Sunday, February 06, 2011

Does Dan Wetzel Know His Super Bowl History?

Apparently folks are all worried and cringing their hands over the couple of inches of precipitation that have fallen in the Greater Jerry Jones Area of Arlington, Texas leading into the Super Bowl.  Dan Wetzel of Yahoo Sports rightly condemns those pussies who worry about a Super Bowl played inside a dome with just a touch of weather.  But in doing so, he makes me wonder just how well versed he is in how Super Bowls work.

Consider these quotes:

"If you’re going to stage Super Bowls in locales that are immune to inclement weather then your list of host cities is Miami, Tampa and San Diego, with Phoenix, where it gets cold, but not icy, as a borderline option. That’s it."
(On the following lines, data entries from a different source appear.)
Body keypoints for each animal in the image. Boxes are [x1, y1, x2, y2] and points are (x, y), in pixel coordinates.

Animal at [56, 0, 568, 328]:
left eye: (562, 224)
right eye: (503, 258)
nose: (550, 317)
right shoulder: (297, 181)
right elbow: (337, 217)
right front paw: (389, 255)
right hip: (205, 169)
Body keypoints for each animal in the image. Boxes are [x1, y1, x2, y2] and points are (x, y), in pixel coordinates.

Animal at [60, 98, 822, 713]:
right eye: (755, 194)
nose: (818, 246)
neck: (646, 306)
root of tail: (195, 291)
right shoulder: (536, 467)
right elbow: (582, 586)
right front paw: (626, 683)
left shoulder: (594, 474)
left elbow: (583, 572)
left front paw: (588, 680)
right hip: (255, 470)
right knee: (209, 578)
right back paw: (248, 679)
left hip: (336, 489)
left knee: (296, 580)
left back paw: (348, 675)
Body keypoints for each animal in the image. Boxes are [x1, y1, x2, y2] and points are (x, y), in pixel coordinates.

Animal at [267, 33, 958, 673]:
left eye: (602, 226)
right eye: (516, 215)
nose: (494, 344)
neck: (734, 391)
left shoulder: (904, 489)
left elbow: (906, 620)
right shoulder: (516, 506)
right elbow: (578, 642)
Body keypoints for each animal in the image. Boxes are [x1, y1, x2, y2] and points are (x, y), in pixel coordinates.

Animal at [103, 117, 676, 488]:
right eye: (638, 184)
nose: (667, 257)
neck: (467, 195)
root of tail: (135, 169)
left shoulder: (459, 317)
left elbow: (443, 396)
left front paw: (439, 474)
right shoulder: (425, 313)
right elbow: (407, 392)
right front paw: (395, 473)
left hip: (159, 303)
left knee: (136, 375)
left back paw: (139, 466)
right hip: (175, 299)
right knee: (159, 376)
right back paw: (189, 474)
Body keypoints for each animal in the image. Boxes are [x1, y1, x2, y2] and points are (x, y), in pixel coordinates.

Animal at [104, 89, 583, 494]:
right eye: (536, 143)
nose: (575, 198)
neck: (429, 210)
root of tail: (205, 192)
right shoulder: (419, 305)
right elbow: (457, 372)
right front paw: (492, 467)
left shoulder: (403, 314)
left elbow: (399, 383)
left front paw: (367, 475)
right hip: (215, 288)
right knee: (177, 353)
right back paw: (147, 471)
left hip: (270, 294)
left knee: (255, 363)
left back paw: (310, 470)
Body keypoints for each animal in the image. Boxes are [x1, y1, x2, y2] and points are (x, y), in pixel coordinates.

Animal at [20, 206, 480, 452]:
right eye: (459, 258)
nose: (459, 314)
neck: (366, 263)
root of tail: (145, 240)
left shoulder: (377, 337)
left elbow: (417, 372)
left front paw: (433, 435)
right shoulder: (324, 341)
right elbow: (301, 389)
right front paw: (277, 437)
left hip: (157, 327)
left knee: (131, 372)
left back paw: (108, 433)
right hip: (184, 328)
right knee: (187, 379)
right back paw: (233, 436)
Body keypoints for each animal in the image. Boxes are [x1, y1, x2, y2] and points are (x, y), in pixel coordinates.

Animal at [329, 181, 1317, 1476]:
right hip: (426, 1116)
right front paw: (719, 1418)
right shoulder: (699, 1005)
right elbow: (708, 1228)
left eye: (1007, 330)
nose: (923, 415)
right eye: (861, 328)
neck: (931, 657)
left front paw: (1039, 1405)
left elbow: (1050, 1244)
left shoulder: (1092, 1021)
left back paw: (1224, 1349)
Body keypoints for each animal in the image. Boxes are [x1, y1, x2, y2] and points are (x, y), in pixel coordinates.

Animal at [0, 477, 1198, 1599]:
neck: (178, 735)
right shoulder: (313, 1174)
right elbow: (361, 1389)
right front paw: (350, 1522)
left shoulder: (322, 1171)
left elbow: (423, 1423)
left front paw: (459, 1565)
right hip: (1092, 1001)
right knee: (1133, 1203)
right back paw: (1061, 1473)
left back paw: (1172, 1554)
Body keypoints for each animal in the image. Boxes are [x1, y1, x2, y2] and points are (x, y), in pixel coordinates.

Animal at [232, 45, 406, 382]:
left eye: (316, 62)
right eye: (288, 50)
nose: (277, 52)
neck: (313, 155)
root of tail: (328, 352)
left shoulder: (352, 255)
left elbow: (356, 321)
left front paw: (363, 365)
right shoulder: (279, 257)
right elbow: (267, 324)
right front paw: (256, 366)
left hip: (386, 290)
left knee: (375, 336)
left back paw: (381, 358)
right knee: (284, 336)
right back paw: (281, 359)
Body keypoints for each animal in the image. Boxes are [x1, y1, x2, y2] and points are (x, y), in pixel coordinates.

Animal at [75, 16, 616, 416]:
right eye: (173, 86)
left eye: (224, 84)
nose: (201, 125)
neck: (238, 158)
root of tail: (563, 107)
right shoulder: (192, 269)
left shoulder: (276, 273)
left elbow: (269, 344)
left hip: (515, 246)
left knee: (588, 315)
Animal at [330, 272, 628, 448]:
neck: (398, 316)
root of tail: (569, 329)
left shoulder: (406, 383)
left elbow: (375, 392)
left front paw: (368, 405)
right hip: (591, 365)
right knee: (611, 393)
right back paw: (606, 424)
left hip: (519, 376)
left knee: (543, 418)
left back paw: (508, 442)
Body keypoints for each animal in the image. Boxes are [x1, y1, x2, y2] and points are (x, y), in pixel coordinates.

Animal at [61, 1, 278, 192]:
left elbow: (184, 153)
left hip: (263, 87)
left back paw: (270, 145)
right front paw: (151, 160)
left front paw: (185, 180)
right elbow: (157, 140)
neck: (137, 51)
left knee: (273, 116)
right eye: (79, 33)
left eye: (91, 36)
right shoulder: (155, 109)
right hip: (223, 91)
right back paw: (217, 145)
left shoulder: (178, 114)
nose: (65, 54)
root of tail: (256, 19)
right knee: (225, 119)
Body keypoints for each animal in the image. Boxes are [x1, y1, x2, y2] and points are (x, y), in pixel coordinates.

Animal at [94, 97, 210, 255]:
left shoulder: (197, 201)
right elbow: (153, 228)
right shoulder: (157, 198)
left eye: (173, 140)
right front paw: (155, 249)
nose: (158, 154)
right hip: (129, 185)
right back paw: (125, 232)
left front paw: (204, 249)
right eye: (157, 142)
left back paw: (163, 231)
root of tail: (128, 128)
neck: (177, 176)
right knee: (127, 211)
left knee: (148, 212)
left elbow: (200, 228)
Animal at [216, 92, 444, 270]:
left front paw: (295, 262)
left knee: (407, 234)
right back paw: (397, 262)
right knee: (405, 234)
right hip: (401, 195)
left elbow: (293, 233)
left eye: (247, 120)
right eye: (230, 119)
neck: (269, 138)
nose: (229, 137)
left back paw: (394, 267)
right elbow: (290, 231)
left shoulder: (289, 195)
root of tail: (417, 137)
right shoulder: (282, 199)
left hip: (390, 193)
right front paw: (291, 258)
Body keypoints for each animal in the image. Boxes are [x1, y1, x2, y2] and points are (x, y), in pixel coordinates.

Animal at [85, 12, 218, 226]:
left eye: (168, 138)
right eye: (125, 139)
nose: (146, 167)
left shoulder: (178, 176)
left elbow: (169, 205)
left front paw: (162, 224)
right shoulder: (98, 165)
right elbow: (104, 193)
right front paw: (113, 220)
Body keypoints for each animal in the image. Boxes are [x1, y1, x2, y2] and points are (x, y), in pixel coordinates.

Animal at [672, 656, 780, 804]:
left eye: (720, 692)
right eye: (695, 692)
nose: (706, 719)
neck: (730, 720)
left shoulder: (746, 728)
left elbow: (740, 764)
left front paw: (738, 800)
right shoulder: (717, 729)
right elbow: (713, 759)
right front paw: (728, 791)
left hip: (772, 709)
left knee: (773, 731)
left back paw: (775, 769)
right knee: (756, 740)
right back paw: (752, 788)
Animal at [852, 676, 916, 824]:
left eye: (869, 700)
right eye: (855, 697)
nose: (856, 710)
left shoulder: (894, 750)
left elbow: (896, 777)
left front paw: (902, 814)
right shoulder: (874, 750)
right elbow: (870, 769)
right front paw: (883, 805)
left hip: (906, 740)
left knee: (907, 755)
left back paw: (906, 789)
It is 71 degrees in Phoenix, so that was a weird thing to say. Sure, their overnight temp might drop just a bit below 50 degrees, but that sounds nice to me.  But it appears that Dan Wetzel speaks more truth than he knows.  Miami has hosted 10 Super Bowls.  Tampa has hosted four.  San Diego 3, Phoenix 2.  New Orleans (which really should have been on the list, freak ice storm or no) has hosted nine.  Wetzel, I assume, is only using current NFL cities, or he surely would have included Los Angeles, who have hosted seven Super Bowls.  The Super Bowl is almost exclusively held in southern cities--just because Wetzel doesn't include Atlanta (a dome in a southern city that has hosted two Super Bowls) or Houston doesn't mean you couldn't include them.

But let's take just Wetzel's cities--Miami, Tampa, San Diego and Phoenix--that's 19 Super Bowls right there. Adding Nawlins and LA gives you another 16 Super Bowls.  That's 35 Super Bowls!  Before you add Atlanta and Houston!

"The value of bringing the big game around the country to regular people and taxpayers, who have been asked (forced) to pay for NFL stadiums, should continue to overwhelm those desires though."

Emphasis mine!  Continue to?  It NEVER HAS!   Maybe Dan Wetzel should read up on what Roger Goodell said to the fine people of Atlanta, who have a stadium under 20 years of age in the American South, where it is supposed to be 55 degrees.

You want to angry me up?  Suggest that the Super Bowl was ever designed for the fans who follow the teams involved, and hasn't always been about rich tourists.  It has always been, and always will be.  Suggesting other wise is just kind of silly.